### AIM OF THE EXERCISE
In the entries below, change "top-left" to "upper-left" and keep everything else the same. Leave the pictures out of your answer.

### GIVEN RECORDS
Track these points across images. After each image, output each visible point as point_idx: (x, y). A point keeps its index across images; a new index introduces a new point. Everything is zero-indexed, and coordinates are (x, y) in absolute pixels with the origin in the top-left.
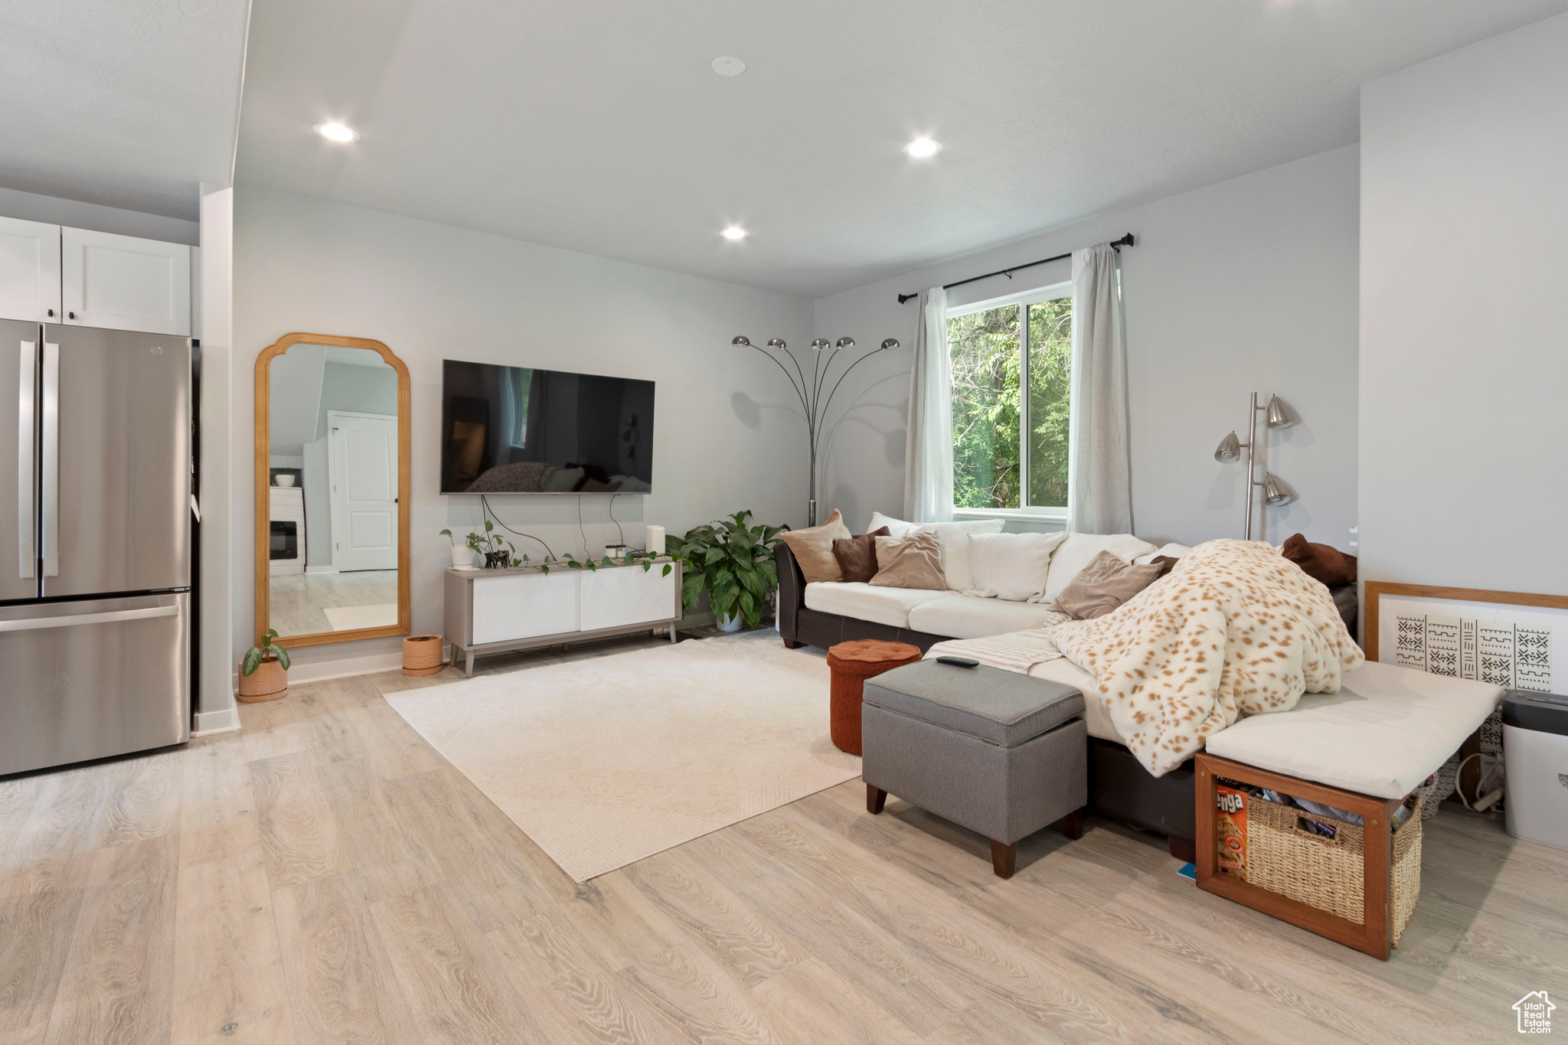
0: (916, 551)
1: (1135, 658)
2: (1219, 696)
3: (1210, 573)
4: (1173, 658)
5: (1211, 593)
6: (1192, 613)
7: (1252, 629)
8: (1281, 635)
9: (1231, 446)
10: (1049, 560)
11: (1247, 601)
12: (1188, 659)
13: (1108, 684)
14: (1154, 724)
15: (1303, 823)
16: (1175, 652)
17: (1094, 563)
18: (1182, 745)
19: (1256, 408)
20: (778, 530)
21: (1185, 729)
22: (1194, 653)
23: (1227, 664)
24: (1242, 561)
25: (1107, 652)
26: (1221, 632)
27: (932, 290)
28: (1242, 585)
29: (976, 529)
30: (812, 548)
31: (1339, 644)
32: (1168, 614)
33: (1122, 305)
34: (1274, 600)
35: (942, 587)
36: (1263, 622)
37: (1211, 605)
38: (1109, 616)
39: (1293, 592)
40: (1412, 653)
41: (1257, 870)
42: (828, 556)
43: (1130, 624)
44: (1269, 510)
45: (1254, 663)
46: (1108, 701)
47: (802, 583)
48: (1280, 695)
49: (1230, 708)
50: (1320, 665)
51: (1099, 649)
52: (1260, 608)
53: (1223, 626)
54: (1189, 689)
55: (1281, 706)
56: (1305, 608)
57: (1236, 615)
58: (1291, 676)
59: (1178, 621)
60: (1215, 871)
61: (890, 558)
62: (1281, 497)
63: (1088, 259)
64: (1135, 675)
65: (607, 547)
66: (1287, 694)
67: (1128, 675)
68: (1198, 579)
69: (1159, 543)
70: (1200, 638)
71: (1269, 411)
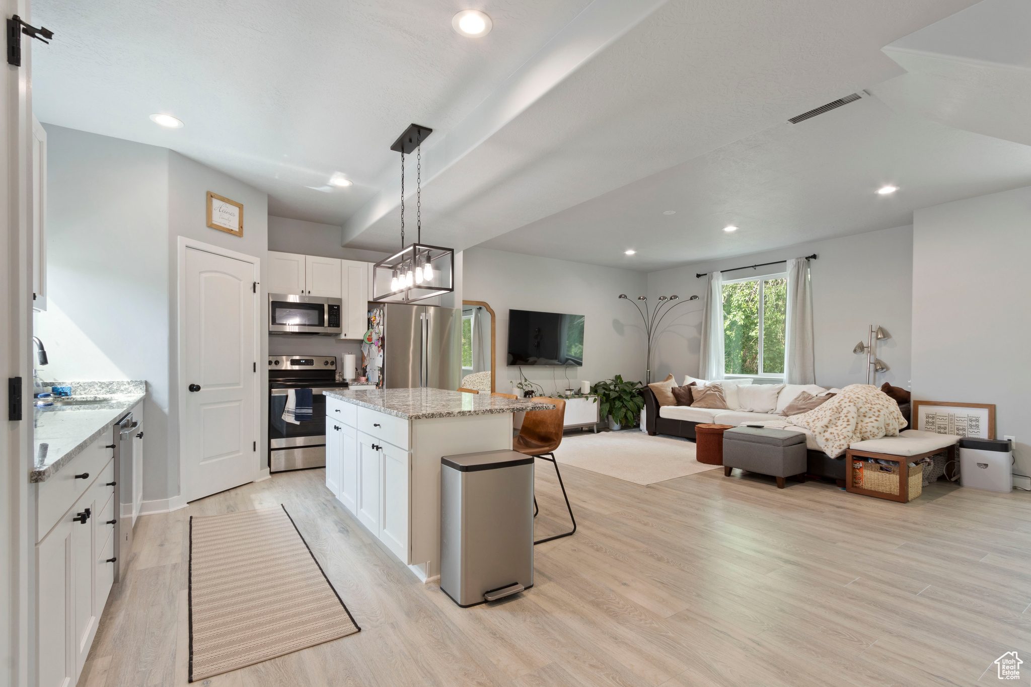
0: (712, 392)
1: (825, 421)
2: (854, 433)
3: (852, 394)
4: (838, 421)
5: (852, 401)
6: (845, 407)
7: (866, 412)
8: (876, 414)
9: (861, 348)
10: (777, 395)
11: (865, 403)
12: (844, 422)
13: (815, 430)
14: (832, 441)
15: (882, 469)
16: (839, 420)
17: (800, 396)
18: (842, 447)
19: (872, 331)
20: (637, 384)
21: (843, 442)
22: (846, 419)
23: (857, 423)
24: (863, 391)
25: (813, 421)
26: (855, 413)
27: (714, 273)
28: (863, 398)
29: (740, 382)
30: (664, 391)
31: (898, 418)
32: (836, 408)
33: (810, 283)
34: (875, 403)
35: (725, 408)
36: (870, 410)
37: (852, 404)
38: (813, 411)
39: (882, 401)
40: (931, 427)
41: (867, 485)
42: (670, 394)
43: (821, 413)
44: (877, 374)
45: (867, 423)
46: (815, 435)
47: (658, 407)
48: (876, 433)
49: (858, 437)
50: (891, 425)
51: (810, 421)
52: (869, 405)
53: (856, 411)
54: (844, 430)
55: (876, 437)
56: (886, 406)
57: (861, 408)
58: (880, 427)
59: (840, 410)
60: (853, 486)
61: (699, 396)
62: (882, 369)
63: (794, 263)
64: (825, 427)
65: (566, 390)
66: (878, 433)
67: (822, 427)
68: (847, 396)
69: (828, 389)
70: (848, 415)
71: (877, 333)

### REPLY
Track these points across images. After each image, output each visible point as point_idx: (x, y). A point keeps its index across images; a new index introduces a new point. Everything is zero-indexed, and coordinates are (x, y) in absolute pixels with the origin in the upper-left.
0: (916, 551)
1: (1135, 658)
2: (1219, 696)
3: (1210, 573)
4: (1173, 658)
5: (1211, 593)
6: (1192, 613)
7: (1252, 629)
8: (1281, 635)
9: (1231, 446)
10: (1049, 560)
11: (1247, 601)
12: (1188, 659)
13: (1108, 684)
14: (1154, 724)
15: (1303, 823)
16: (1175, 652)
17: (1094, 563)
18: (1182, 745)
19: (1256, 408)
20: (778, 530)
21: (1185, 729)
22: (1194, 653)
23: (1227, 664)
24: (1242, 561)
25: (1107, 652)
26: (1221, 632)
27: (932, 290)
28: (1242, 585)
29: (976, 529)
30: (812, 548)
31: (1339, 644)
32: (1168, 614)
33: (1122, 305)
34: (1274, 600)
35: (942, 587)
36: (1263, 622)
37: (1211, 605)
38: (1109, 616)
39: (1293, 592)
40: (1412, 653)
41: (1257, 870)
42: (828, 556)
43: (1130, 624)
44: (1269, 510)
45: (1254, 663)
46: (1108, 701)
47: (802, 583)
48: (1280, 695)
49: (1230, 708)
50: (1320, 665)
51: (1099, 649)
52: (1260, 608)
53: (1223, 626)
54: (1189, 689)
55: (1281, 706)
56: (1305, 608)
57: (1236, 615)
58: (1291, 676)
59: (1178, 621)
60: (1215, 871)
61: (890, 558)
62: (1281, 497)
63: (1088, 259)
64: (1135, 675)
65: (607, 547)
66: (1287, 694)
67: (1128, 675)
68: (1198, 579)
69: (1159, 543)
70: (1200, 638)
71: (1269, 411)
0: (712, 392)
1: (825, 421)
2: (854, 433)
3: (852, 394)
4: (838, 421)
5: (852, 401)
6: (845, 407)
7: (866, 412)
8: (876, 414)
9: (861, 348)
10: (777, 395)
11: (865, 403)
12: (844, 422)
13: (815, 430)
14: (832, 441)
15: (882, 469)
16: (839, 420)
17: (800, 396)
18: (842, 447)
19: (872, 331)
20: (637, 384)
21: (843, 442)
22: (846, 419)
23: (857, 423)
24: (863, 391)
25: (813, 421)
26: (855, 413)
27: (714, 273)
28: (863, 398)
29: (740, 382)
30: (664, 391)
31: (898, 418)
32: (836, 408)
33: (810, 283)
34: (875, 403)
35: (725, 408)
36: (870, 410)
37: (852, 404)
38: (813, 411)
39: (882, 401)
40: (931, 427)
41: (867, 485)
42: (670, 394)
43: (821, 413)
44: (877, 374)
45: (867, 423)
46: (815, 435)
47: (658, 407)
48: (876, 433)
49: (858, 437)
50: (891, 425)
51: (810, 421)
52: (869, 405)
53: (856, 411)
54: (844, 430)
55: (876, 437)
56: (886, 406)
57: (861, 408)
58: (880, 427)
59: (840, 410)
60: (853, 486)
61: (699, 396)
62: (882, 369)
63: (794, 263)
64: (825, 427)
65: (566, 390)
66: (878, 433)
67: (822, 427)
68: (847, 396)
69: (828, 389)
70: (848, 415)
71: (877, 333)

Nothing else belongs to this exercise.